顧明月算盤打的很響,但明天也肯定沒她想得那麼簡單。
光是運輸這一項,估計就有得扯皮。
不過,這些事她也不會跟聞酌說。
早到了承擔事的年紀,世界已然會朝你露出爪牙,顯露出自己並不美好的一面。
而後,便開始掙扎前行,泥濘中尋找出路。
世間翻騰,每個人都不容易。
她是,聞酌更是。
只不過聞酌不曾說過那些不易,她也不屑說。
婚姻的本質是什麼她和聞酌都不知道,可並不妨礙他們彼此想把最柔軟的一面留在家裡;把最堅硬的外殼露於世界萬千。

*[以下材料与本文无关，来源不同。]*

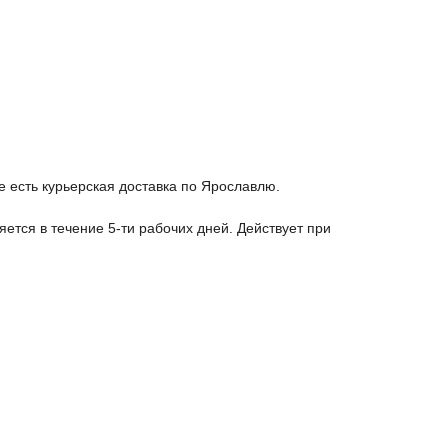
е есть курьерская доставка по Ярославлю.
яется в течение 5-ти рабочих дней. Действует при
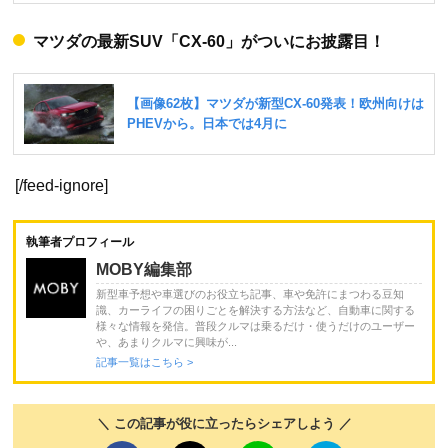
マツダの最新SUV「CX-60」がついにお披露目！
[/feed-ignore]
執筆者プロフィール
MOBY編集部
新型車予想や車選びのお役立ち記事、車や免許にまつわる豆知
識、カーライフの困りごとを解決する方法など、自動車に関する
様々な情報を発信。普段クルマは乗るだけ・使うだけのユーザー
や、あまりクルマに興味が...
記事一覧はこちら >
＼ この記事が役に立ったらシェアしよう ／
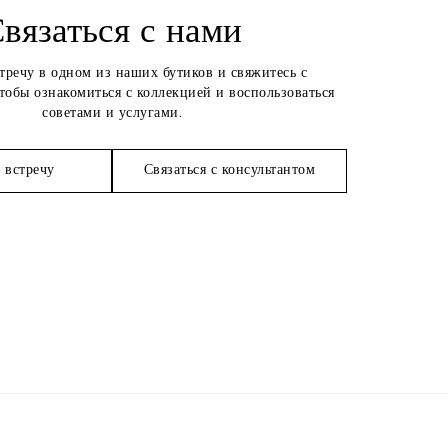
вязаться с нами
стречу в одном из наших бутиков и свяжитесь с
чтобы ознакомиться с коллекцией и воспользоваться
советами и услугами.
 встречу
Связаться с консультантом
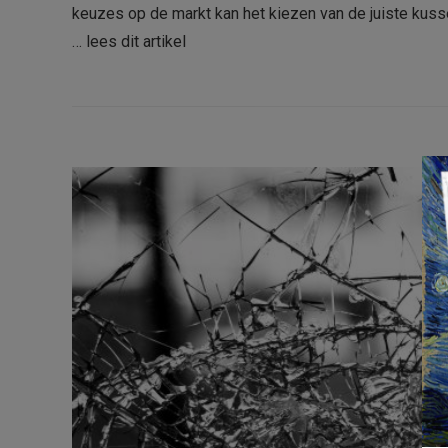
keuzes op de markt kan het kiezen van de juiste kusse
…
lees dit artikel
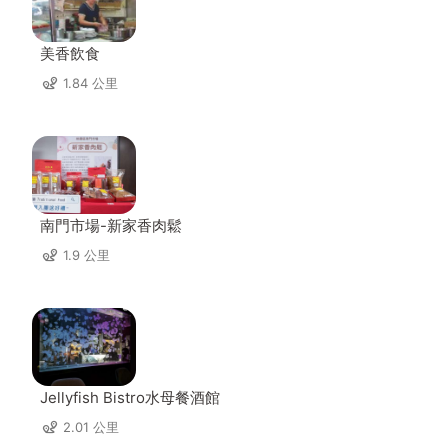
美香飲食
1.84 公里
南門市場-新家香肉鬆
1.9 公里
Jellyfish Bistro水母餐酒館
2.01 公里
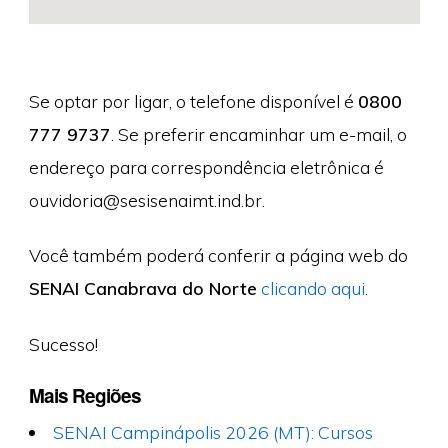
Se optar por ligar, o telefone disponível é
0800
777 9737
. Se preferir encaminhar um e-mail, o
endereço para correspondência eletrônica é
ouvidoria@sesisenaimt.ind.br
.
Você também poderá conferir a página web do
SENAI Canabrava do Norte
clicando aqui
.
Sucesso!
Mais Regiões
SENAI Campinápolis 2026 (MT): Cursos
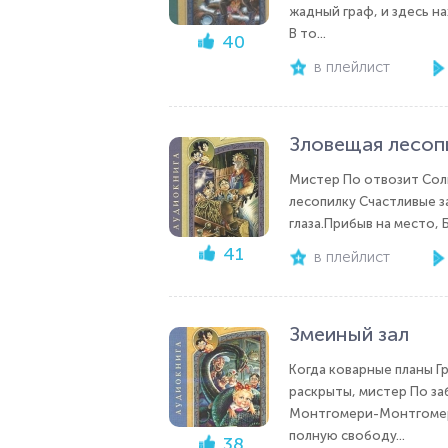
жадный граф, и здесь на
В то...
40
в плейлист
Зловещая лесоп
Мистер По отвозит Солн
лесопилку Счастливые з
глаза.Прибыв на место, 
41
в плейлист
Змеиный зал
Когда коварные планы Г
раскрыты, мистер По заб
Монтгомери-Монтгомери
полную свободу...
38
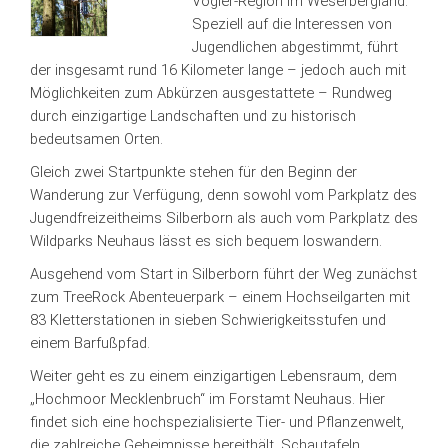
Vogler-Region im Weserbergland.
Speziell auf die Interessen von
Jugendlichen abgestimmt, führt
der insgesamt rund 16 Kilometer lange – jedoch auch mit
Möglichkeiten zum Abkürzen ausgestattete – Rundweg
durch einzigartige Landschaften und zu historisch
bedeutsamen Orten.
Gleich zwei Startpunkte stehen für den Beginn der
Wanderung zur Verfügung, denn sowohl vom Parkplatz des
Jugendfreizeitheims Silberborn als auch vom Parkplatz des
Wildparks Neuhaus lässt es sich bequem loswandern.
Ausgehend vom Start in Silberborn führt der Weg zunächst
zum TreeRock Abenteuerpark – einem Hochseilgarten mit
83 Kletterstationen in sieben Schwierigkeitsstufen und
einem Barfußpfad.
Weiter geht es zu einem einzigartigen Lebensraum, dem
„Hochmoor Mecklenbruch“ im Forstamt Neuhaus. Hier
findet sich eine hochspezialisierte Tier- und Pflanzenwelt,
die zahlreiche Geheimnisse bereithält. Schautafeln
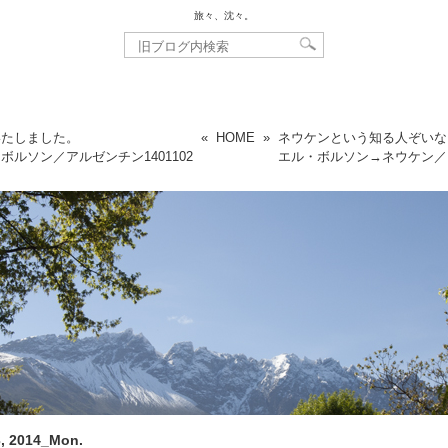
旅々、沈々。
いたしました。
«
HOME
»
ネウケンという知る人ぞいな
・ボルソン／アルゼンチン
1401102
エル・ボルソン→ネウケン／
, 2014_Mon.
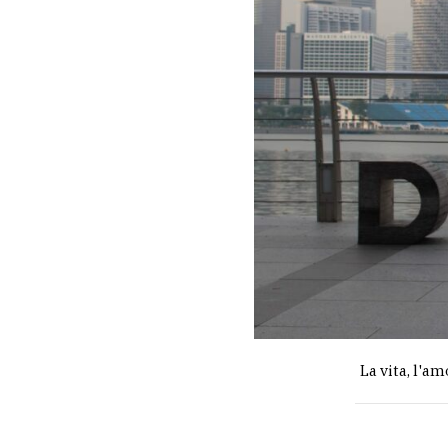
La vita, l'a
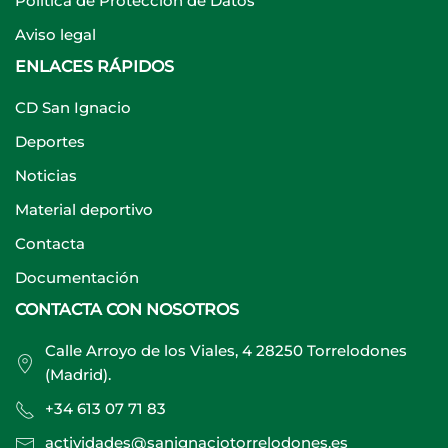
Política de Protección de Datos
Aviso legal
ENLACES RÁPIDOS
CD San Ignacio
Deportes
Noticias
Material deportivo
Contacta
Documentación
CONTACTA CON NOSOTROS
Calle Arroyo de los Viales, 4 28250 Torrelodones
(Madrid).
+34 613 07 71 83
actividades@sanignaciotorrelodones.es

顧明月笑意盈盈,語氣輕鬆:「很快了,聞先生,簽完合同再轉個廠就離開溫市啦。」
下一站就是杭市。
聞酌之前乾的就是跑車,很多彎繞都相當敏銳。
顧明月不回家,那些貨怎麼運回來?
肯定又是個問題。
他手指摩擦電話外殼,沉默片刻,卻還是什麼都沒說。
「注意休息。」
顧明月不是個逞強的人,真的需要幫助她一定會開口。
如果沒有,那就說明情況還在她的掌握中。
不吭不響地在自家媳婦那已經碰過兩個軟釘子了,聞酌也算能摸清自家媳婦的想法了。
要強、獨立且清醒。
跟平日裡相處完全不同,生意場上她界限分明,不留情面。
看著像只貓,其實是只小老虎,還是個專門說好聽話的笑面虎。
聞酌放下電話,盯著地圖,瞅著兩地之間的距離,輕敲了兩下桌面。
突然有了個不成型的想法。
——
次日一早,顧明月下樓吃早飯前喊著高磊和賀雪,三人湊在一起開了個簡短的小會,明確了下今天的項目要點和日程安排。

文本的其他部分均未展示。